Regarding a visit to the Tomb of the Unknowns at Arlington National Cemetery in Virginia, I wrote, in part, that “[T]here [at the Tomb], debates about the rightness or wrongness of any given conflict fade into insignificance. What matters is that those who sacrificed so much were willing to answer the call of their country. May we ever remember, and never forget.” (Ken K. Gourdin (June 4, 2013), “Twenty-one steps: reflections on duty, honor, and privilege,” Tooele Transcript-Bulletin A4).

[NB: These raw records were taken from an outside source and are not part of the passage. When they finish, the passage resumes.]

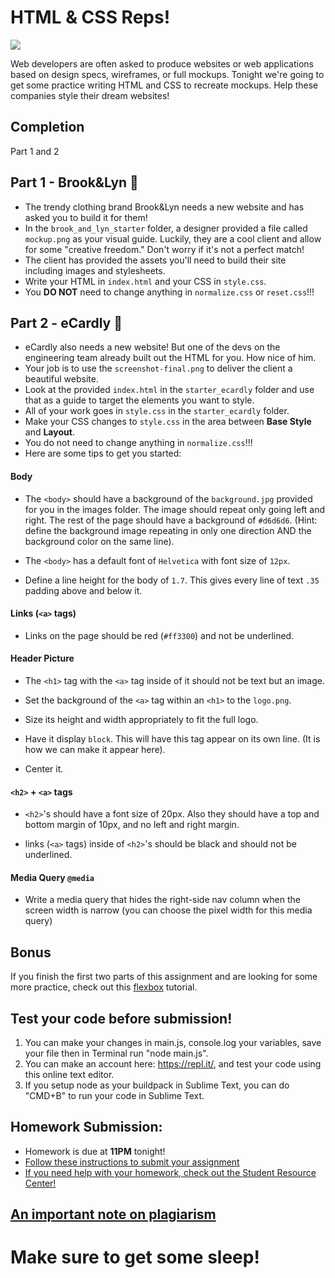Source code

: # HTML & CSS Reps!

![](https://imgh.us/ok_2.svg)

Web developers are often asked to produce websites or web applications based on design specs, wireframes, or full mockups. Tonight we're going to get some practice writing HTML and CSS to recreate mockups. Help these companies style their dream websites!

## Completion
Part 1 and 2

## Part 1 - Brook&Lyn :dancers:

- The trendy clothing brand Brook&Lyn needs a new website and has asked you to build it for them!
- In the `brook_and_lyn_starter` folder, a designer provided a file called `mockup.png` as your visual guide. Luckily, they are a cool client and allow for some "creative freedom." Don't worry if it's not a perfect match!
- The client has provided the assets you'll need to build their site including images and stylesheets.
- Write your HTML in `index.html` and your CSS in `style.css`.
- You **DO NOT** need to change anything in `normalize.css` or `reset.css`!!!

## Part 2 - eCardly :love_letter:

- eCardly also needs a new website! But one of the devs on the engineering team already built out the HTML for you. How nice of him.
- Your job is to use the `screenshot-final.png` to deliver the client a beautiful website.
- Look at the provided `index.html` in the `starter_ecardly` folder and use that as a guide to target the elements you want to style.
- All of your work goes in `style.css` in the `starter_ecardly` folder.
- Make your CSS changes to `style.css` in the area between **Base Style** and **Layout**.
- You do not need to change anything in `normalize.css`!!!
- Here are some tips to get you started:

#### Body

- The `<body>` should have a background of the `background.jpg` provided for you in the images folder. The image should repeat only going left and right. The rest of the page should have a background of `#d6d6d6`. (Hint: define the background image repeating in only one direction AND the background color on the same line).

- The `<body>` has a default font of `Helvetica` with font size of `12px`.

- Define a line height for the body of `1.7`. This gives every line of text `.35` padding above and below it.

#### Links (`<a>` tags)

- Links on the page should be red (`#ff3300`) and not be underlined.

#### Header Picture

- The `<h1>` tag with the `<a>` tag inside of it should not be text but an image.

- Set the background of the `<a>` tag within an `<h1>` to the `logo.png`.

- Size its height and width appropriately to fit the full logo.

- Have it display `block`. This will have this tag appear on its own line. (It is how we can make it appear here).

- Center it.

#### `<h2>` + `<a>` tags

- `<h2>`'s should have a font size of 20px. Also they should have a top and bottom margin of 10px, and no left and right margin.

- links (`<a>` tags) inside of `<h2>`'s should be black and should not be underlined.

#### Media Query `@media`

- Write a media query that hides the right-side nav column when the screen width is narrow (you can choose the pixel width for this media query)

## Bonus

If you finish the first two parts of this assignment and are looking for some more practice, check out this [flexbox](http://flexboxfroggy.com/) tutorial.

## Test your code before submission!

1. You can make your changes in main.js, console.log your variables, save your file then in Terminal run "node main.js".
2. You can make an account here: https://repl.it/, and test your code using this online text editor.
3. If you setup node as your buildpack in Sublime Text, you can do "CMD+B" to run your code in Sublime Text.

## Homework Submission:

* Homework is due at **11PM** tonight!
* [Follow these instructions to submit your assignment](https://git.generalassemb.ly/wdi-jackalope/jackalope-students/blob/master/HOMEWORK.md)
* [If you need help with your homework, check out the Student Resource Center!](https://git.generalassemb.ly/wdi-jackalope/jackalope-students/blob/master/SRC.md)

## [An important note on plagiarism](https://git.generalassemb.ly/wdi-jackalope/jackalope-students/blob/master/PLAGIARISM.md)

# Make sure to get some sleep!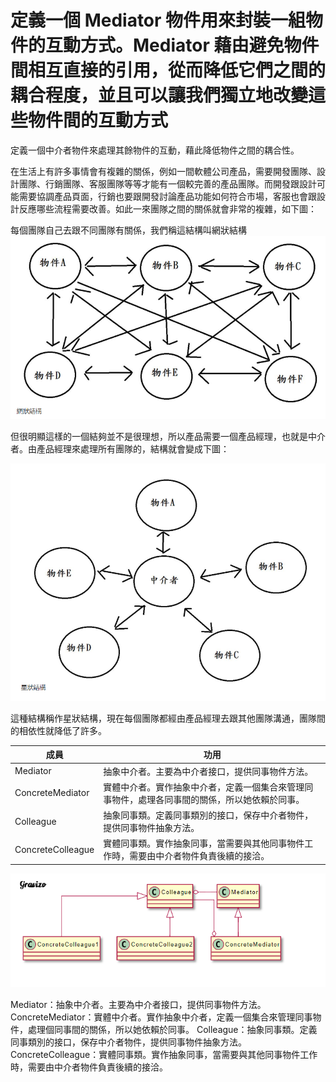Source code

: # 定義一個 Mediator 物件用來封裝一組物件的互動方式。Mediator 藉由避免物件間相互直接的引用，從而降低它們之間的耦合程度，並且可以讓我們獨立地改變這些物件間的互動方式
定義一個中介者物件來處理其餘物件的互動，藉此降低物件之間的耦合性。

在生活上有許多事情會有複雜的關係，例如一間軟體公司產品，需要開發團隊、設計團隊、行銷團隊、客服團隊等等才能有一個較完善的產品團隊。而開發跟設計可能需要協調產品頁面，行銷也要跟開發討論產品功能如何符合市場，客服也會跟設計反應哪些流程需要改善。如此一來團隊之間的關係就會非常的複雜，如下圖：

每個團隊自己去跟不同團隊有關係，我們稱這結構叫網狀結構
![img_2.png](img_2.png)



但很明顯這樣的一個結夠並不是很理想，所以產品需要一個產品經理，也就是中介者。由產品經理來處理所有團隊的，結構就會變成下圖：

![img_3.png](img_3.png)


這種結構稱作星狀結構，現在每個團隊都經由產品經理去跟其他團隊溝通，團隊間的相依性就降低了許多。


| 成員              | 功用                                                                                           |
|-------------------|------------------------------------------------------------------------------------------------|
| Mediator          | 抽象中介者。主要為中介者接口，提供同事物件方法。                                               |
| ConcreteMediator  | 實體中介者。實作抽象中介者，定義一個集合來管理同事物件，處理各同事間的關係，所以她依賴於同事。 |
| Colleague         | 抽象同事類。定義同事類別的接口，保存中介者物件，提供同事物件抽象方法。                         |
| ConcreteColleague | 實體同事類。實作抽象同事，當需要與其他同事物件工作時，需要由中介者物件負責後續的接洽。         |


![img_4.png](img_4.png)


Mediator：抽象中介者。主要為中介者接口，提供同事物件方法。
ConcreteMediator：實體中介者。實作抽象中介者，定義一個集合來管理同事物件，處理個同事間的關係，所以她依賴於同事。
Colleague：抽象同事類。定義同事類別的接口，保存中介者物件，提供同事物件抽象方法。
ConcreteColleague：實體同事類。實作抽象同事，當需要與其他同事物件工作時，需要由中介者物件負責後續的接洽。
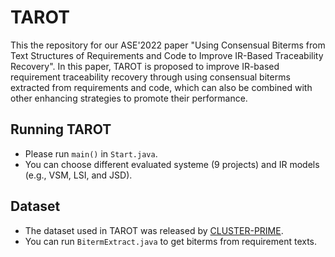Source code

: # TAROT
This the repository for our ASE'2022 paper "Using Consensual Biterms from Text Structures of Requirements
and Code to Improve IR-Based Traceability Recovery".
In this paper, TAROT is proposed to improve IR-based requirement traceability recovery through using consensual biterms extracted from requirements and code, 
which can also be combined with other enhancing strategies to promote their performance.

## Running TAROT
 * Please run `main()` in `Start.java`. 
 * You can choose different evaluated systeme (9 projects) and IR models (e.g., VSM, LSI, and JSD).

## Dataset 
* The dataset used in TAROT was released by [CLUSTER-PRIME](https://github.com/huiAlex/CLUSTER-PRIME).
* You can run `BitermExtract.java` to get biterms from requirement texts.
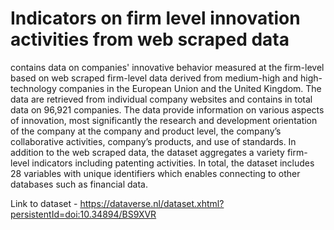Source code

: # Indicators on firm level innovation activities from web scraped data

contains data on companies' innovative behavior measured at the firm-level based on web scraped firm-level data derived from medium-high and high-technology companies in the European Union and the United Kingdom. The data are retrieved from individual company websites and contains in total data on 96,921 companies. The data provide information on various aspects of innovation, most significantly the research and development orientation of the company at the company and product level, the company’s collaborative activities, company’s products, and use of standards. In addition to the web scraped data, the dataset aggregates a variety firm-level indicators including patenting activities. In total, the dataset includes 28 variables with unique identifiers which enables connecting to other databases such as financial data.



Link to dataset - https://dataverse.nl/dataset.xhtml?persistentId=doi:10.34894/BS9XVR
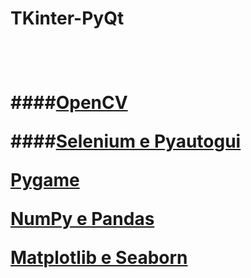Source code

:<h1>TKinter-PyQt <h1><br>

####[OpenCV](https://www.notion.so/OpenCV-24dec5266445801c95d5e7503836209b)

####[Selenium e Pyautogui](https://www.notion.so/Selenium-e-Pyautogui-24dec526644580768dfaef03b330342d)

[Pygame](https://www.notion.so/Pygame-24dec526644580888801dbe0b389c16e)

[NumPy e Pandas](https://www.notion.so/NumPy-e-Pandas-24dec526644580ff94c5f10b05040b3a)

[Matplotlib e Seaborn](https://www.notion.so/Matplotlib-e-Seaborn-24dec526644580a79e5ac93dcc7c334b)
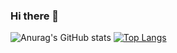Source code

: ### Hi there 👋

![Anurag's GitHub stats](https://github-readme-stats.vercel.app/api?username=kopsoyleydi&show_icons=true&theme=transparent)  [![Top Langs](https://github-readme-stats.vercel.app/api/top-langs/?username=kopsoyleydi&langs_count=8)](https://github.com/anuraghazra/github-readme-stats)
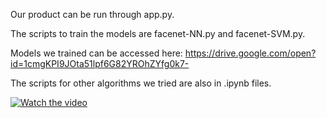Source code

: Our product can be run through app.py.

The scripts to train the models are facenet-NN.py and facenet-SVM.py.

Models we trained can be accessed here:
https://drive.google.com/open?id=1cmgKPI9JOta51lpf6G82YROhZYfg0k7-

The scripts for other algorithms we tried are also in .ipynb files.

[![Watch the video](https://img.youtube.com/vi/NcOfYoMvib8/sddefault.jpg)](https://youtu.be/NcOfYoMvib8)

In a similar vein regarding a story of the vandalism of the home of Cassie McEuen, a former service member (see the story here, last accessed May 25, 2015: http://www.deseretnews.com/article/865628929/Search-continues-for-vandals-of-servicewomans-home.html?pg=all), I wrote:
Thanks to Ms. McEuen for her service as a “soilder.” While authorities doubt the crime was connected to her service, if it were (and while I don’t support the weak defense for committing atrocities that “I was just following orders”), we need to move beyond misplacing blame for political decisions at the feet of those who carry them out. That’s a lesson we should have learned from the Vietnam conflict, but perhaps have not yet. By and large, the role of military rank-and-file personnel is to go where they’re sent and to do the bidding of those who send them. For their willingness to do that, they deserve our respect. Conversely, debates about the rightness or wrongness of any given conflict or action belong in the political arena.